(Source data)
┏━━

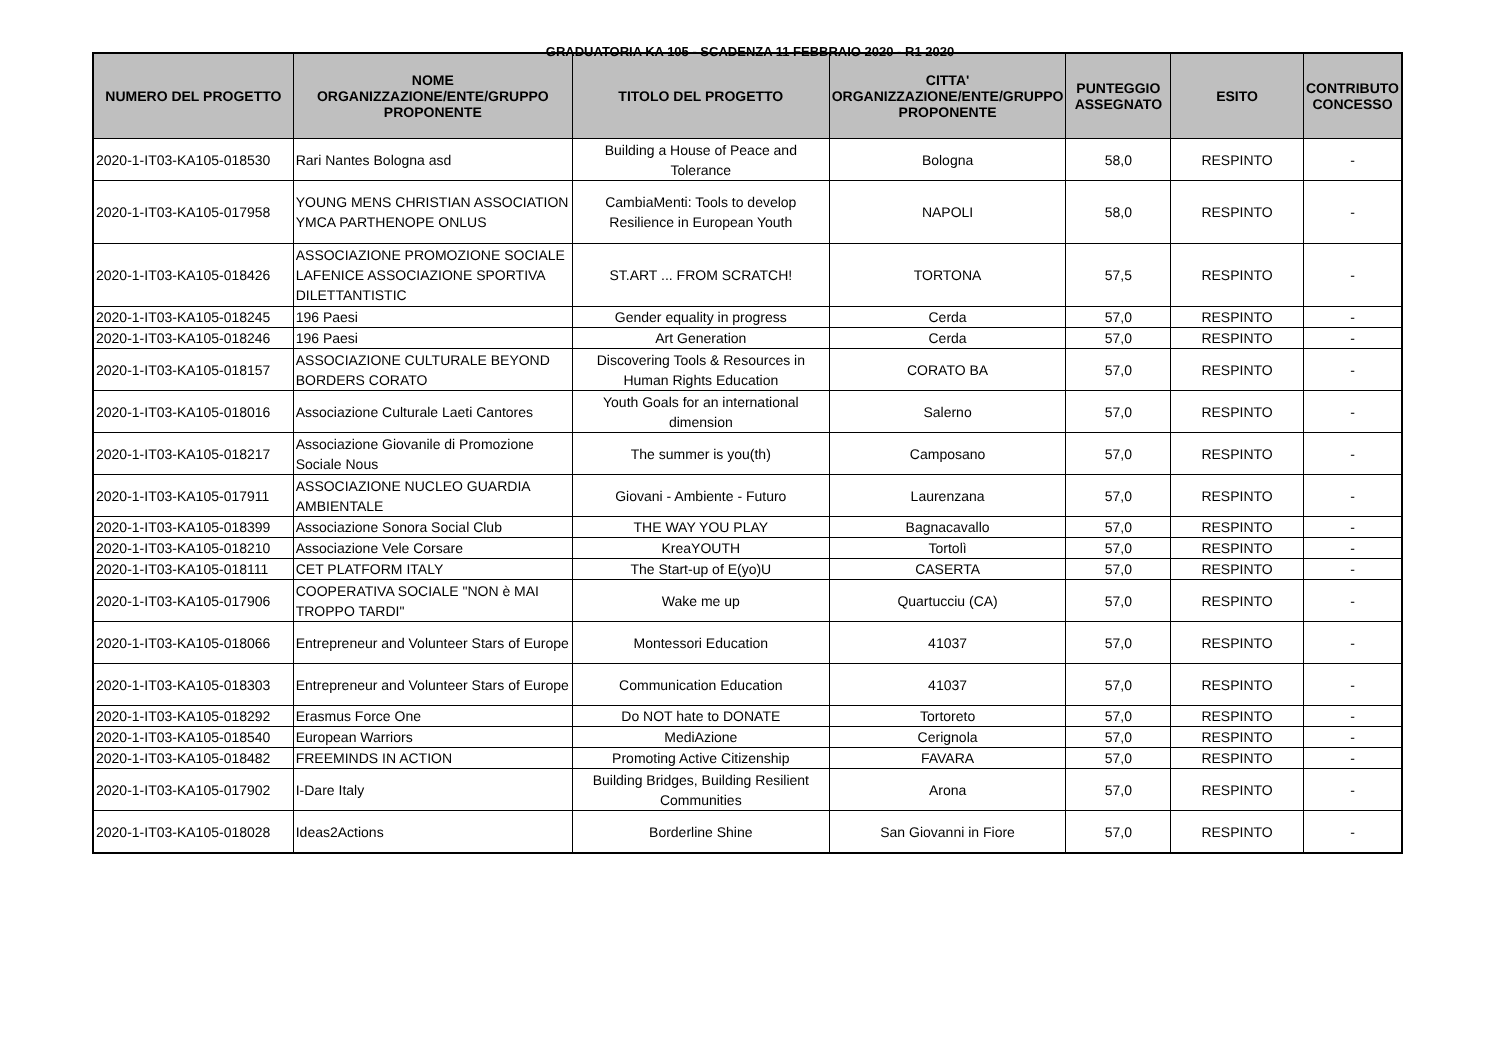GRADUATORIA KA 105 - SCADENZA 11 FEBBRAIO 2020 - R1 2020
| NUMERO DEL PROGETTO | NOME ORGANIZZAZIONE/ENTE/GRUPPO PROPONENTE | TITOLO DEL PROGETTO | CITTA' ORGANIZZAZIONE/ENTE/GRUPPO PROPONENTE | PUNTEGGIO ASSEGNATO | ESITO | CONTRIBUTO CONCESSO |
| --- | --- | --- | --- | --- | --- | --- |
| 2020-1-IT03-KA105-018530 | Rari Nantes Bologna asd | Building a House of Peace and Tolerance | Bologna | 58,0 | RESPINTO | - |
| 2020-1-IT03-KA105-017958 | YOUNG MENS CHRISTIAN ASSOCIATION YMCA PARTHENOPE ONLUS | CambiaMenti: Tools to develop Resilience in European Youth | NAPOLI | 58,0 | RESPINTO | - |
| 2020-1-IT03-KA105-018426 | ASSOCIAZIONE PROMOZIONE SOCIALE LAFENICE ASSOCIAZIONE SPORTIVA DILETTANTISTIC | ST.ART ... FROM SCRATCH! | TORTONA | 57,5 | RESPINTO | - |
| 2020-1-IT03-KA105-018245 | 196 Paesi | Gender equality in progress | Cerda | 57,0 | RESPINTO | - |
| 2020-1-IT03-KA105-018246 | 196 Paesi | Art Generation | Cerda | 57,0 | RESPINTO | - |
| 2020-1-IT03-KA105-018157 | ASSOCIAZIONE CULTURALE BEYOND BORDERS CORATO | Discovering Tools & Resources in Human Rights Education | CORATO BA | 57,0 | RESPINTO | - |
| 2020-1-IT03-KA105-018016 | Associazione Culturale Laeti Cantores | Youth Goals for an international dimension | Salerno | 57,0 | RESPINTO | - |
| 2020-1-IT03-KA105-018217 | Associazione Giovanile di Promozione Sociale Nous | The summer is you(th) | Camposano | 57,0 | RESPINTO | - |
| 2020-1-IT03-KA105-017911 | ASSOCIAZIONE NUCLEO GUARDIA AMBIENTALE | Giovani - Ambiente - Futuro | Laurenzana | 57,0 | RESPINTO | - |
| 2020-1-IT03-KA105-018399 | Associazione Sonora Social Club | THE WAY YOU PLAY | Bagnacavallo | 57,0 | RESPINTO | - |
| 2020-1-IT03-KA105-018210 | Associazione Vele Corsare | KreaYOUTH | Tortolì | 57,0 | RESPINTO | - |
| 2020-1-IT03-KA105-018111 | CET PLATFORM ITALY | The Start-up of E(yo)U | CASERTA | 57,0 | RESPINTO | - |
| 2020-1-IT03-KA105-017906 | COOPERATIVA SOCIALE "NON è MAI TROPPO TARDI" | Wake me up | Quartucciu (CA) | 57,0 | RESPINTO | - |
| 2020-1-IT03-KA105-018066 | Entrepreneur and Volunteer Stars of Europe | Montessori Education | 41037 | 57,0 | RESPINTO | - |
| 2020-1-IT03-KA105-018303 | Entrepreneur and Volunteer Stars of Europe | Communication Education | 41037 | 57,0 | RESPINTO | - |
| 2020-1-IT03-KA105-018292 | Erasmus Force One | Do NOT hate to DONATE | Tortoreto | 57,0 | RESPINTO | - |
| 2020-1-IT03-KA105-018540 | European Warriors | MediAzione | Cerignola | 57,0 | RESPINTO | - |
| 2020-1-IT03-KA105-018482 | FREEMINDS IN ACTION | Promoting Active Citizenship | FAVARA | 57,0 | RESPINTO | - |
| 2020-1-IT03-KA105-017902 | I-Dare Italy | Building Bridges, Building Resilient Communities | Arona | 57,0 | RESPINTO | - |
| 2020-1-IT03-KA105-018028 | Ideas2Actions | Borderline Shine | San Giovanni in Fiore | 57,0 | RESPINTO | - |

┗━━

_Problem statement_
Only lines with the word "Education" are needed. Copy them from the preceding records.

_Solution to the problem_
| 2020-1-IT03-KA105-018157 | ASSOCIAZIONE CULTURALE BEYOND BORDERS CORATO | Discovering Tools & Resources in Human Rights Education | CORATO BA | 57,0 | RESPINTO | - |
| 2020-1-IT03-KA105-018066 | Entrepreneur and Volunteer Stars of Europe | Montessori Education | 41037 | 57,0 | RESPINTO | - |
| 2020-1-IT03-KA105-018303 | Entrepreneur and Volunteer Stars of Europe | Communication Education | 41037 | 57,0 | RESPINTO | - |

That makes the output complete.